Неразгаданная Тайна никому не раскрыла, «что Она есть, что Она такое», но раскрыла людям за несколько тысячелетий, что она «не есть». Что она «не есть» ни «бочка варенья», ни отдельная квартира, ни конституция с «правами и свободами», поскольку «закон — что дышло», придуман сильными мира сего. «Недорого ценю я громкие слова», — вздохнул Пушкин. Люди знали одно своё выстраданное право — не наступать снова на грабли, которые в Евангелии называются «служением Мамоне» и «сеянием в тлен», «смертью второй». То есть, фараоновым рабством, омертвением души. Не возвращаться на путь, отвергнутый Русью и омытый кровью тысяч мучеников. Не менять первородство — великий дар стать бессмертными сынами Божьими — на жалкую земную похоть. Власть, которую сейчас добивала взявшая реванш торжествующая буржуазность, хоть и не ведала Тайны, но берегла худо-бедно завоёванное право народа /народа, а не стада/ отвергнуть «широкий путь, ведущий в погибель» и идти своей дорогой.

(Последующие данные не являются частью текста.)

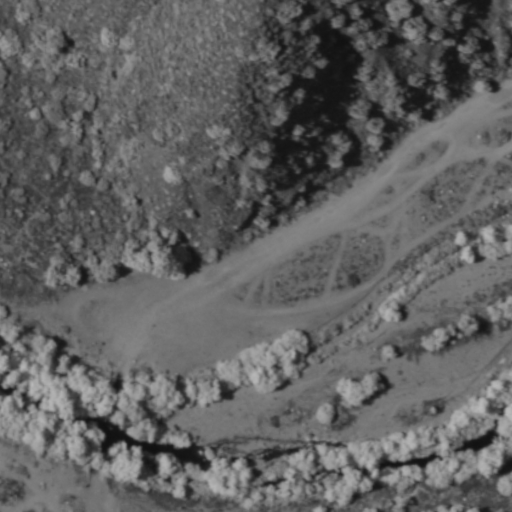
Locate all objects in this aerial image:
road: (15, 258)
road: (240, 259)
river: (265, 464)
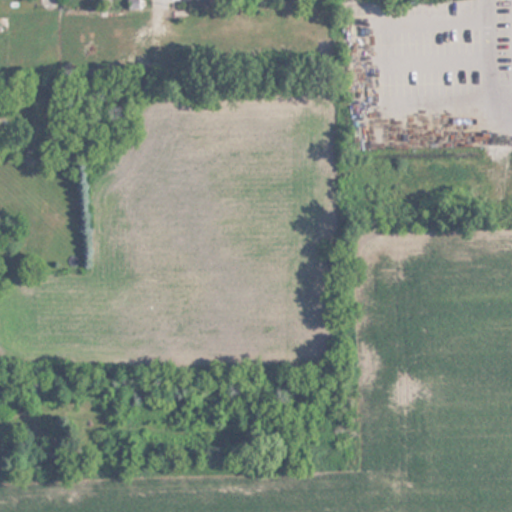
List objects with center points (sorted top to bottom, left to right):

Дом Советов был последней корягой, препятствием на пути этого вдруг девятым валом вздыбившегося грязного, неотвратимого селевого потока властолюбия, алчности, вседозволенности — «семерых бесов», сдерживаемых прежде всякими советскими моральными кодексами, цензурами, партсобраниями, публикациями о «перерожденцах» и «проповедниках чуждой буржуазной идеологии». А теперь отравляющих всё на своем пути с дьявольской энергией взорвавшегося томного котла.

Ужасны были даже не доблестные танки, молотящие хладнокровно по полному людьми зданию — свои по своим, не этот ритуальный, на всю планету, кровавый спектакль, — а восторженный рёв зрителей при каждом залпе… Обнимающихся на мосту, курящих, перебрасывающихся хохмами, надувающих на губах пузыри из жвачки — сатанинское зрелище, делающее весь мир соучастниками массового убийства… И это сборище на мосту, уже не народ, а «толпа», и каждого, сидящего сейчас у экрана, возбужденного необычным зрелищем, — соблазненного «оком». Это она впервые поняла и почувствовала, когда транслировали войну в Ираке, американскую «Бурю в пустыне». «Не убий», — сказано нам, с этим, вроде бы, мир согласен. Но какая прекрасная сатанинская идея — заставить все человечество скопом совершить убийство — оком, слухом, сопереживанием, жаждой крови… А ведь сказано: если взглянул на женщину с вожделением, — уже виновен. А на убийцу — с восторгом, с солидарностью? Не сериал, не компьютерная игра — реальность. «Молчанием предаётся Бог». Как быстро нас приучили к преддверию ада, где до геенны всего один шаг, и уже не разберёшь, где кино, а где взаправду… И называется всё это «свободой», от которой нас так придирчиво и унизительно оберегали нехорошие цензоры «Империи зла».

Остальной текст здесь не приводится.